(by André Aciman)
I read Alibis a few years ago and really liked it; though that was a series of linked essays and this is more of a straight-up memoir, the vibes are similar: Proustian, readerly, writerly. I love Aciman’s prose: there are sentences in this book that I felt I had to stop and re-read because they’re so damn good.
As the title suggests, this book is about Aciman’s time in Rome, where his family lived when he was a teenager: my notes from when I read Alibis say he lived there for three years, not one, so I guess this new book condenses the timeline, but eh, artistic license. Aciman writes about arriving in Naples from Alexandria in the mid-1960s with his younger brother and their mom (who is deaf), where they meet up with Aciman’s great-uncle, who drives them to the apartment in Rome that he’s renting to them. In Alexandria, Aciman had grown up in wealth, but his father’s assets have been seized by the government, and the apartment in Rome is in a neighborhood that Aciman describes as “thoroughly working-class” with “drab, ill-lit stores everywhere” and buildings covered in soot. Aciman’s brother adjusts more quickly than Aciman himself does; he writes about his time spent alone in his room, reading, escaping into books, and about his solitary explorations of the city in contrast with his brother’s time spent playing sports with new friends. There are complicated family dynamics (Aciman’s father stays in Egypt for a time, ostensibly to tie up loose ends but also because he has a mistress in Alexandria, and later ends up living in Paris while his wife and sons are living in Rome; the family is dependent on Aciman’s volatile great-uncle for financial and logistical help) and practical problems (the question of where Aciman and his brother will go to school is a big one, as is the larger question of where the family will ultimately end up living) but there’s also a world to explore—or worlds, really: the world of literature, the world of adulthood, the world of Rome.

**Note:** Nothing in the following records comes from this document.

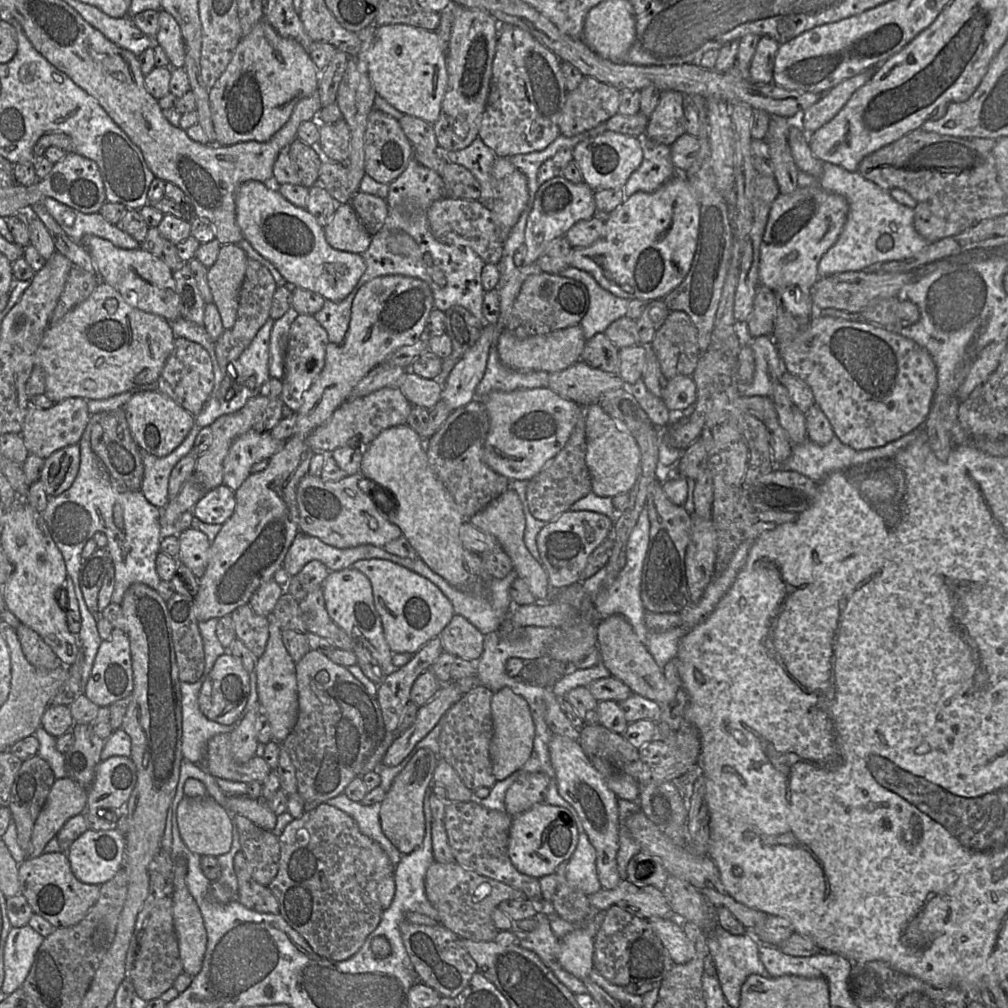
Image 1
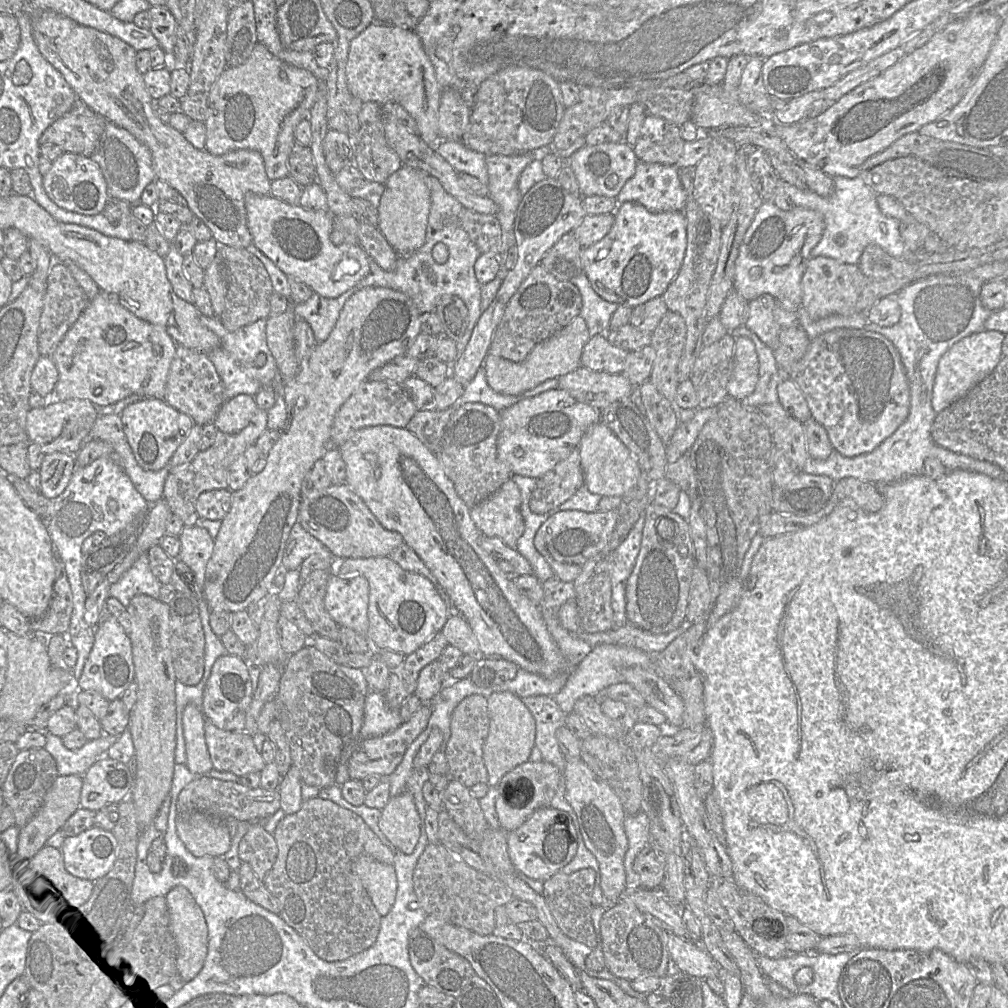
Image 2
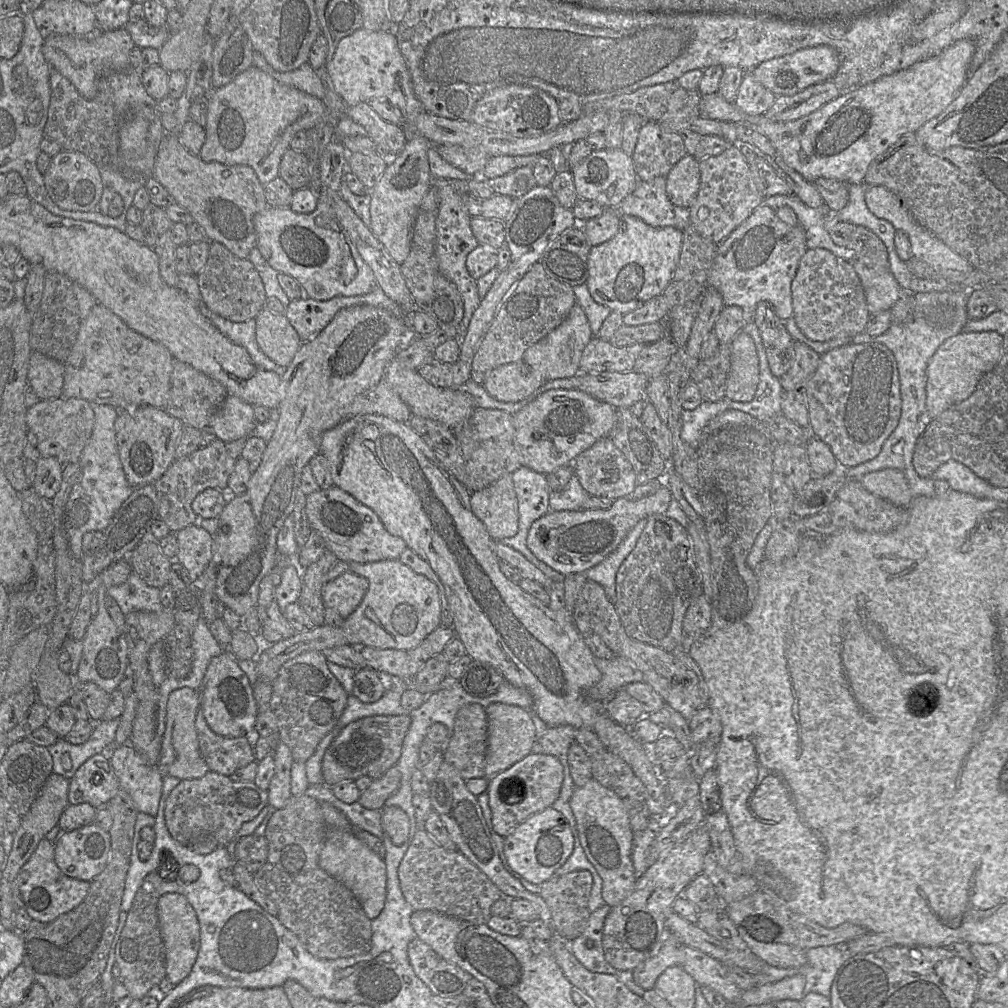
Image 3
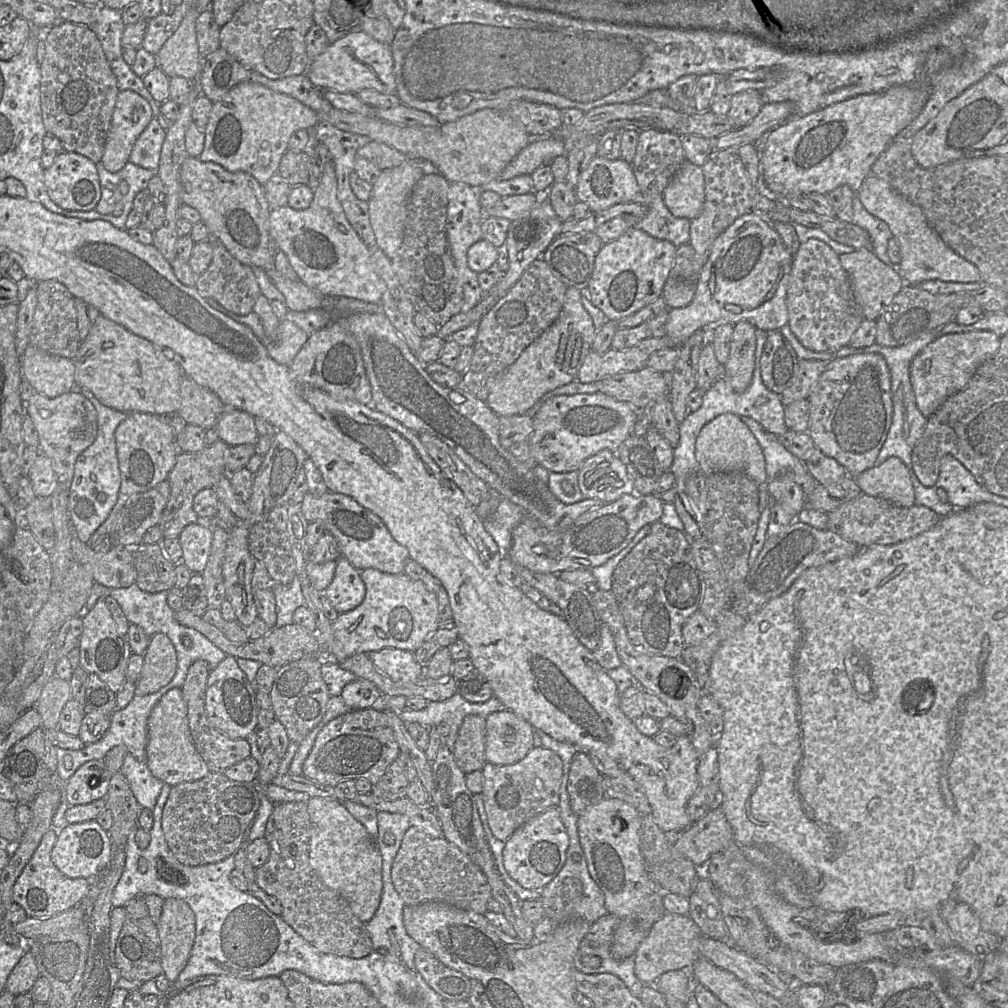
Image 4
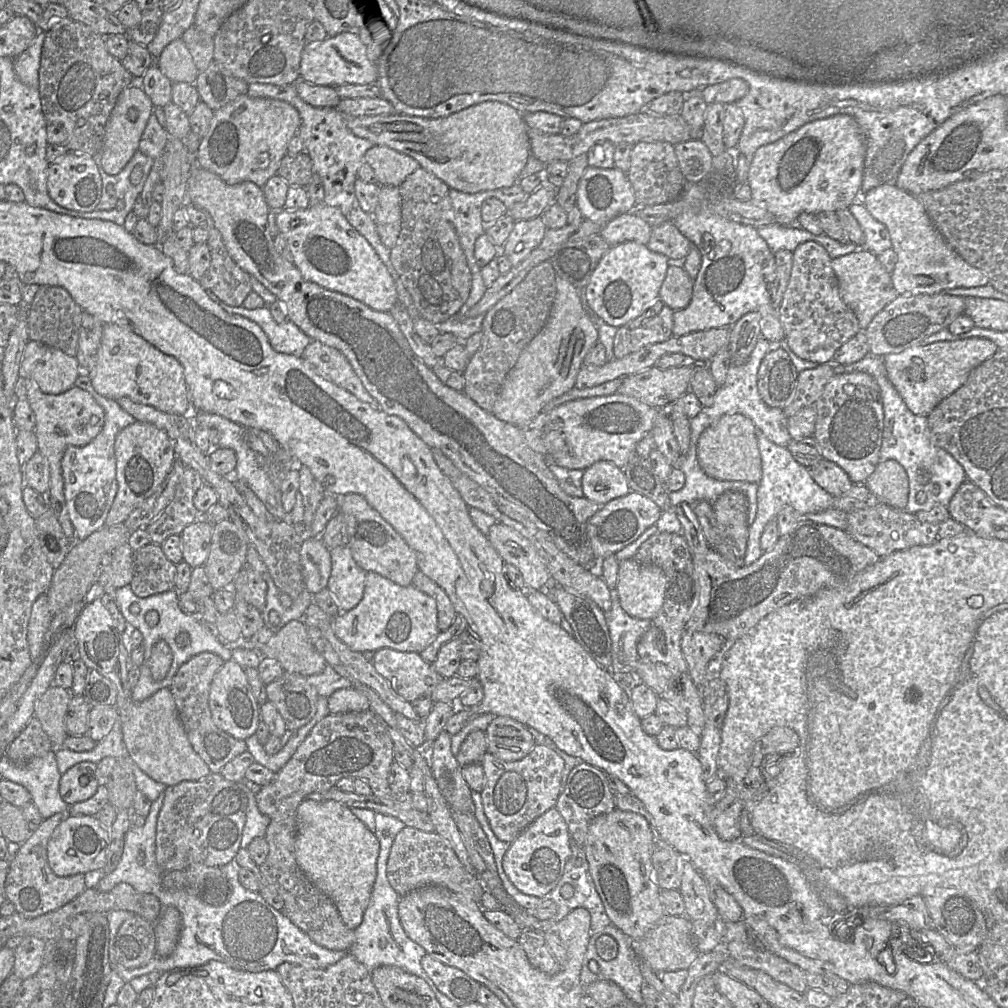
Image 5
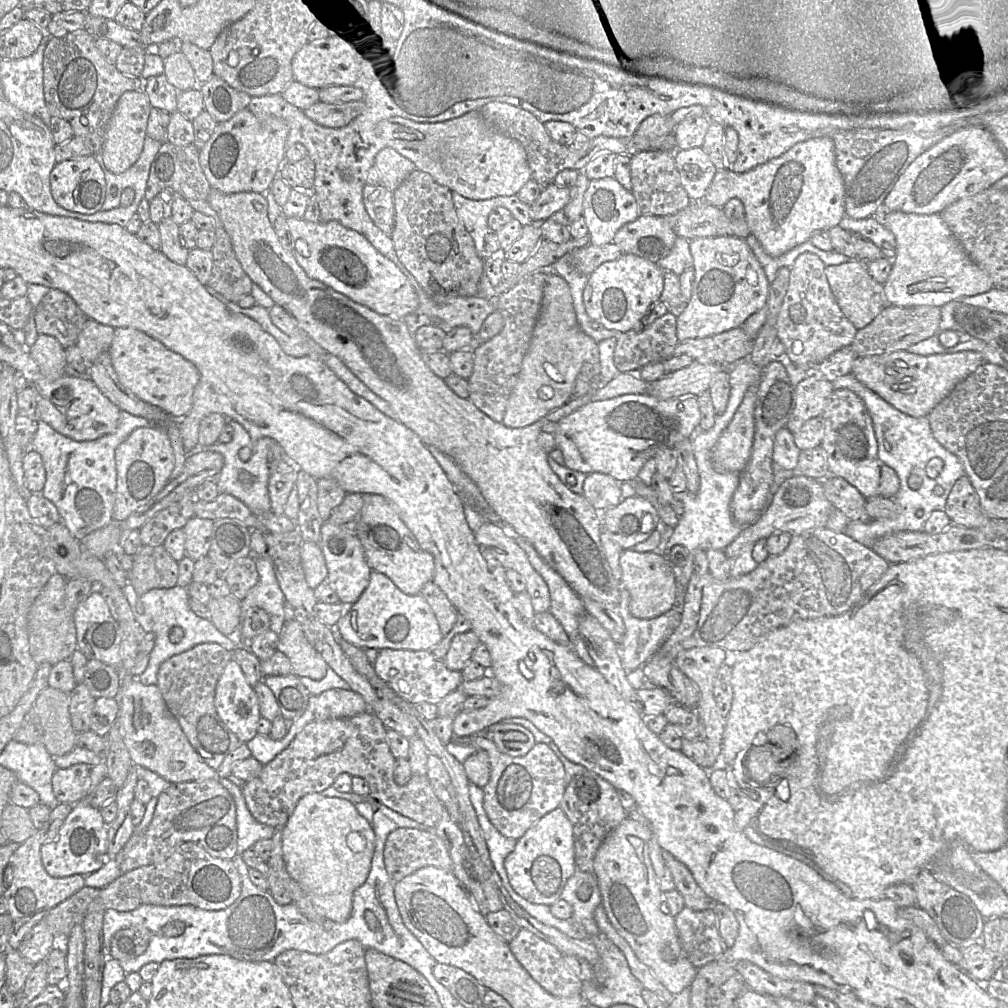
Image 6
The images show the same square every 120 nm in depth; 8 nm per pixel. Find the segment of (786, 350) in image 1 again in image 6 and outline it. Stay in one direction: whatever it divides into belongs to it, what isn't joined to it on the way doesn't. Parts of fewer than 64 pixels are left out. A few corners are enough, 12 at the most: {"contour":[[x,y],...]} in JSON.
{"contour":[[836,389],[822,416],[829,473],[879,495],[878,444],[862,400]]}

There are so many parts of this book I loved, like when Aciman talks about the possibility of him and his brother going to an English school in Rome and how this makes him think about the “fantasy England” he imagines based on the books he’s read, “with its stiff afternoon tea rituals, its perpetual wet pavements, and its autumnal evenings that lasted far too long before resolving into dinner.” He goes on to say this, which is just so good: “My encounter with Joyce’s “Araby” wouldn’t let go of me, even if it was set in Dublin, not London, and my readings of Virginia Woolf, who reminded me of Aunt Flora, took me back to those afternoons when, together in my grandmother’s home in Alexandria, Flora and I would read Mrs. Dalloway, thinking we were slipping out of Egypt back into an old England that we missed and ultimately belonged to, knowing all along that it had never really existed or been our home.”
Place is a big part of this book, unsurprisingly: place and displacement and memory and imagination. At another point, Aciman talks about reading Lawrence Durrell and thinking of Alexandria, thinking about “not the city as I remembered it, but traces of a city that might never have existed but was reinvented and in a strange way more real on paper for me that night than was my memory of it.” There is also a great passage about borrowing a bike and exploring Rome, with so many excellent sense-memories—the feeling of riding a bike on cobblestones, the taste of zeppole purchased from a street vendor, the scent of bergamot feeling like a scent “which cast a spell all its own on the morning and the city, as if this was what the city smelled like, or this was how I wanted to redefine its smell and was trapping its memory for who knew how many years.”